**SELECTED TEXT**
◆ ◆ ◆ ◆ ◆

Behavioral Economics Theories

Prospect Theory

How people make choices under uncertainty. One needs to understand when indviduals faced with separate gambles treat them as separate gains and losses and when they treat them as one, pooling them to produce one gain or loss. This deals with how people make choice that diverge from unbounded rationality.
  1. It is defined over change to wealth rather than levels of wealth to incorporate the concept of adaptation
  2. The loss function is steeper than the gain function to incorporate the notion of "loss aversion"; the notion that people are more sensitive to descreases in their well being than to increases.
  3. Both the gain and loss function display diminishing sensitvity (the gain function is concave, the loss function is convex) to reflect experimental findings.

Asymmetric Value Function

Behavioral Life-Cycle Theory

Savings Economics

  1. People mentally frame assets as belonging to either current income, current wealth or future income and this has implications for their behaviour as the accounts are largely non-fungible and marginal propensity to consume out of each account is different. This is an example of both the heurstic mechanism and framing effects.

Rational efficient markets hypothesis

Finance Economics

  1. Stock prices are "correct" in the sense that asset prices reflect the true or rational value of the security. (not tested because intrinsic values are not observable)
  2. Unpredictability- in an efficient market it is not possible to predict future stock price movements based on publicly available information
Example
Two companies, Royal Dutch Petroleum and Shell Transport, merged together in 60:40 ratio. Royal Dutch trades mostly with US and Netherlands while Shell trades mostly with London. According to the rational model, they should trade 60:40.

Limits to arbitrage

  1. The price of an asset may not equal its fundamental value – this represents a mispricing. However, this mispricing may persist for long periods of time because arbitraging it away may entail significant risks and costs
Example
Hedge funds do try to exploit this mispricing, buying the cheaper stock and shorting the more expensive one, but in the Summer of 1998, this was not the case. Hedge funds were trying to get more liquidity, the pricing disparity widened

The Methods of Behavioral Economics

  • They define themselves, not on the basis of the research methods that they employ, but rather their application of psychological insights to economics. This is how they differ from experimental economics.

◆ ◆ ◆ ◆ ◆

**EXERCISE SET**
**A.** Rewrite the behavioral economics text between "1. The price" and "from experimental economics.", inclusive, swapping "mispricing" for "price gap".
**B.** Finish out the next part of the behavioral economics text, picking up after its final sentence.
The listing that comes next is separate material and has no connection to the behavioral economics text.

**SOURCE INFORMATION**
◆ ◆ ◆ ◆ ◆

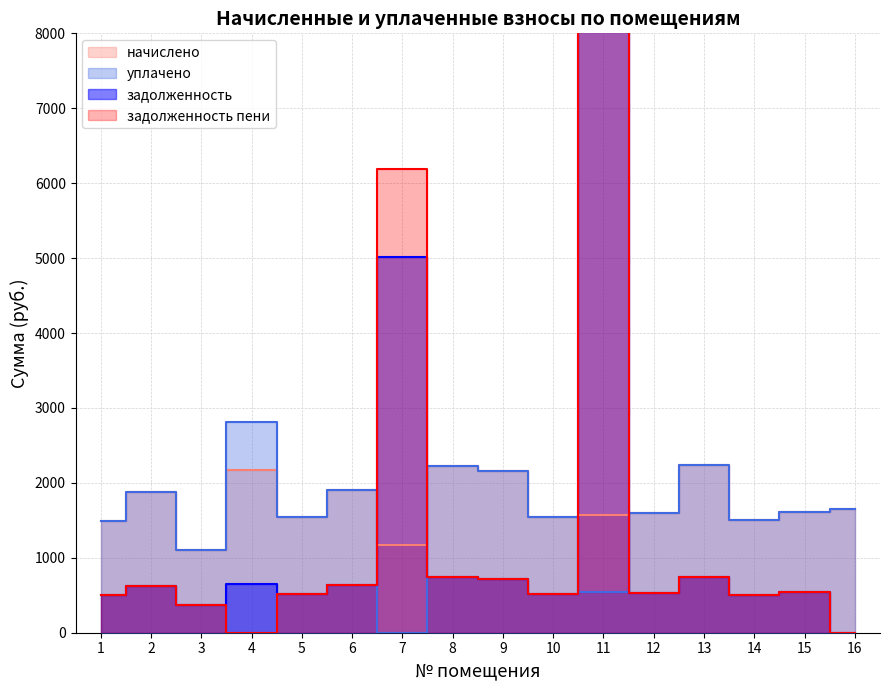

Where is the first local maximum for уплачено?

2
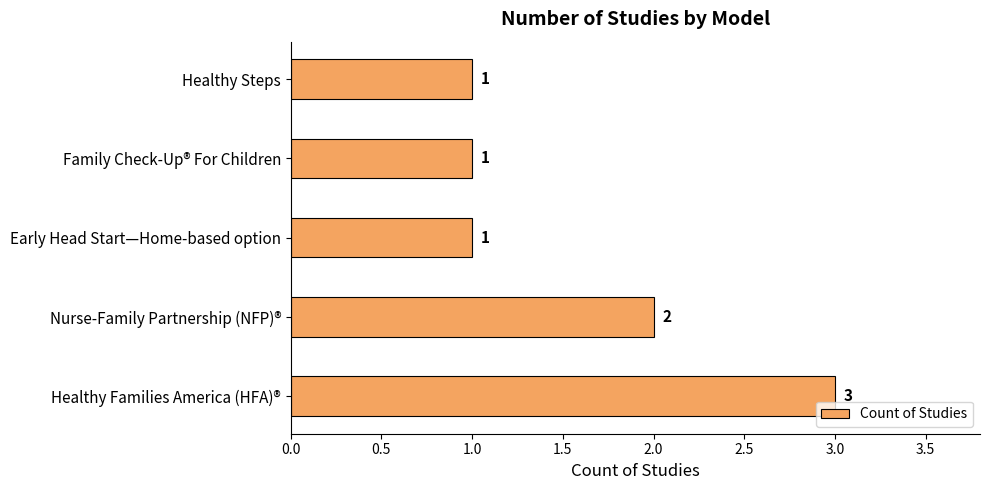

The chart shows a value of 2 at Nurse-Family Partnership (NFP)®. True or false?

True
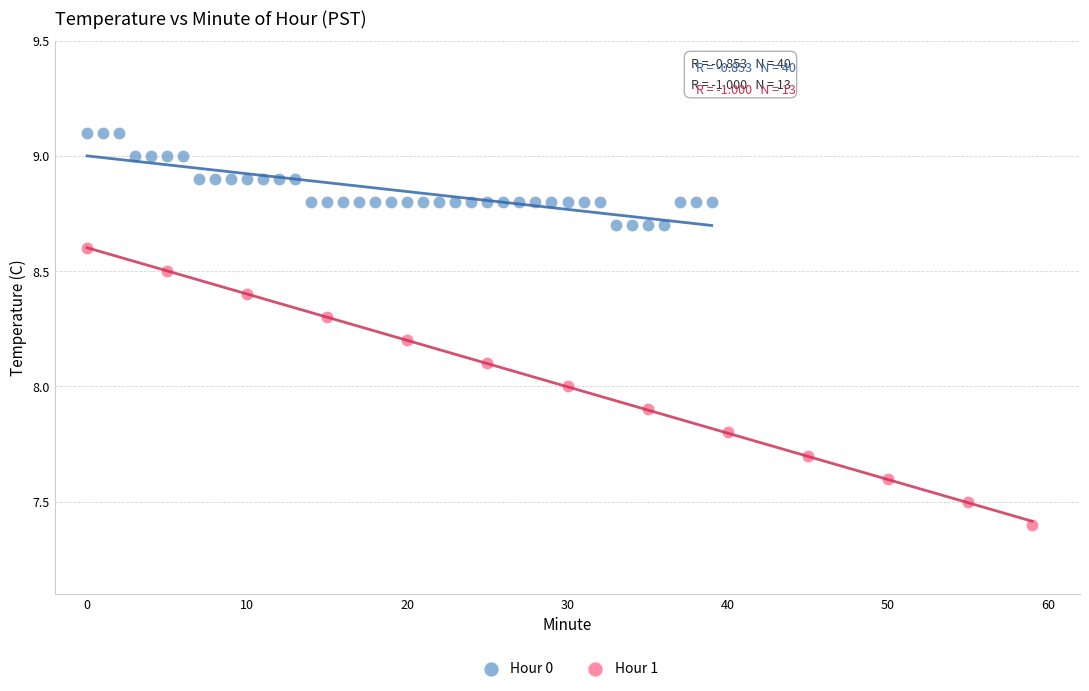

Which series contains the highest Y value?

Hour 0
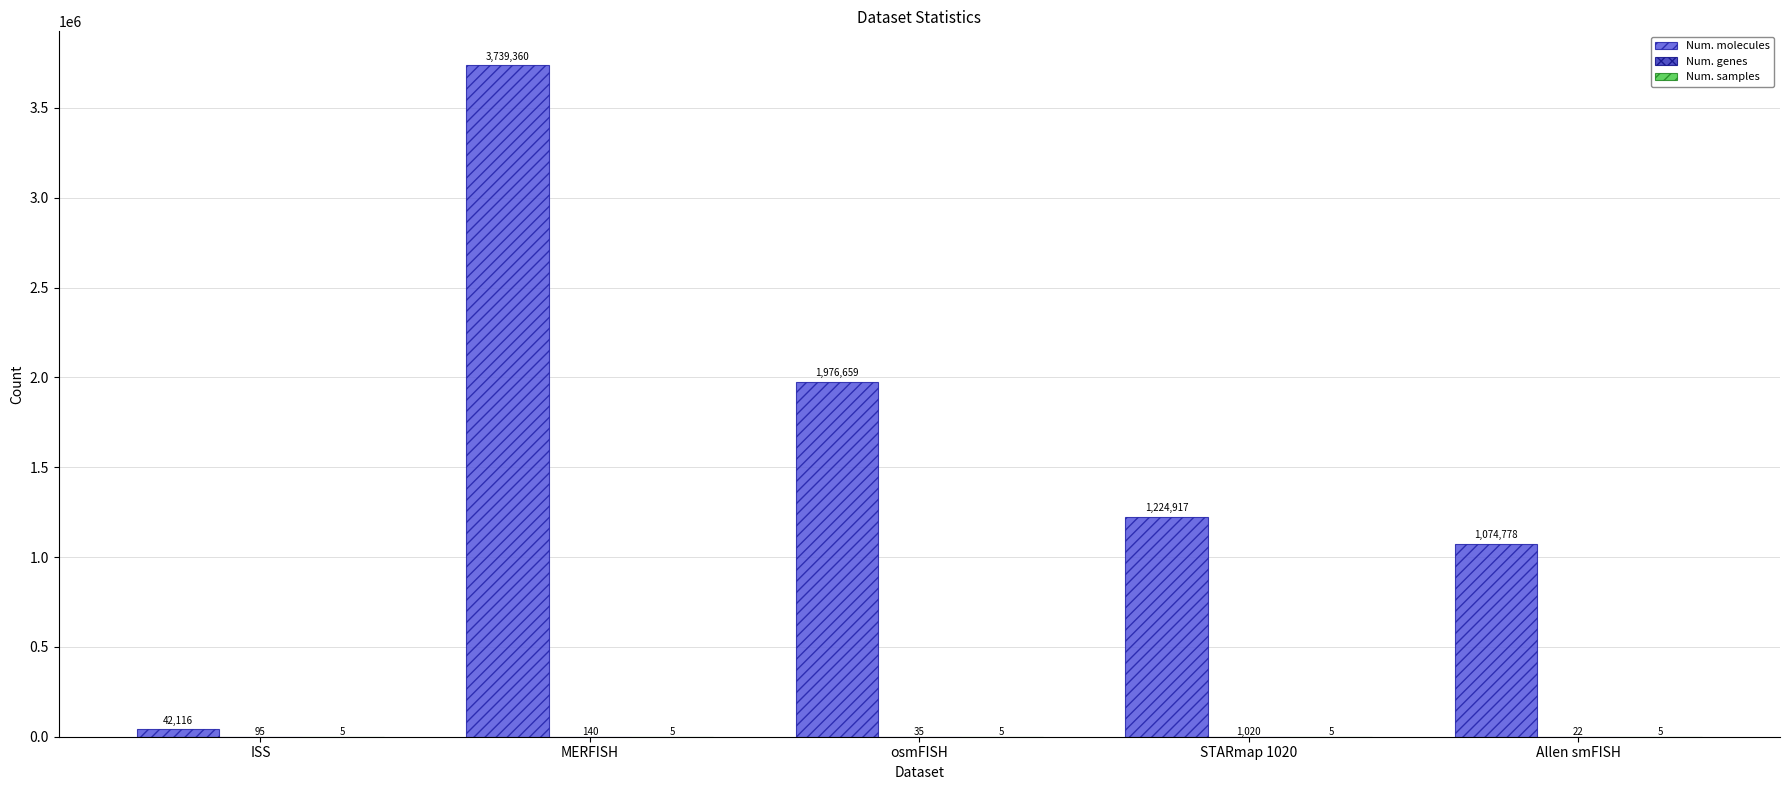

What is the sum of the Num. molecules values at STARmap 1020 and Allen smFISH?

2299695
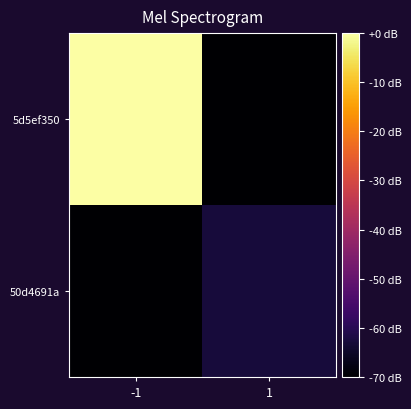

What is the total value across all series at 1?

-132.7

◆ ◆ ◆ ◆ ◆

**ANSWERS FOR THE TASKS**
**A.**
1. The price of an asset may not equal its fundamental value – this represents a price gap. However, this price gap may persist for long periods of time because arbitraging it away may entail significant risks and costs
Example
Hedge funds do try to exploit this price gap, buying the cheaper stock and shorting the more expensive one, but in the Summer of 1998, this was not the case. Hedge funds were trying to get more liquidity, the pricing disparity widened

The Methods of Behavioral Economics

  • They define themselves, not on the basis of the research methods that they employ, but rather their application of psychological insights to economics. This is how they differ from experimental economics.

**B.**
Heuristic Mechanism

  • Availability heuristic
    • people may judge the probabilities of future events based on how easy those events are to imagine or to retrieve from memory"
  • Hindsight bias
    • "Because events which actually occurred are easier to imagine than counterfactual events that did not, people often overestimate the probability they previously attached to events which later happened"
  • Curse of Knowledge bias
    • "people who know a lot find it hard to imagine how little others know
  • Representativeness
    • "People judge conditional probabilities like P(hypothesis|data) or P(examples| class) by how well the data represents the hypothesis or the example represents the class.
    • Law of Small Numbers
      • "Small samples are thought to represent the properties of the statistical process that generate them"
      • "Assuming that people mistakenly think a process generates draws from a hypothetical "urn", although draws are actually independent.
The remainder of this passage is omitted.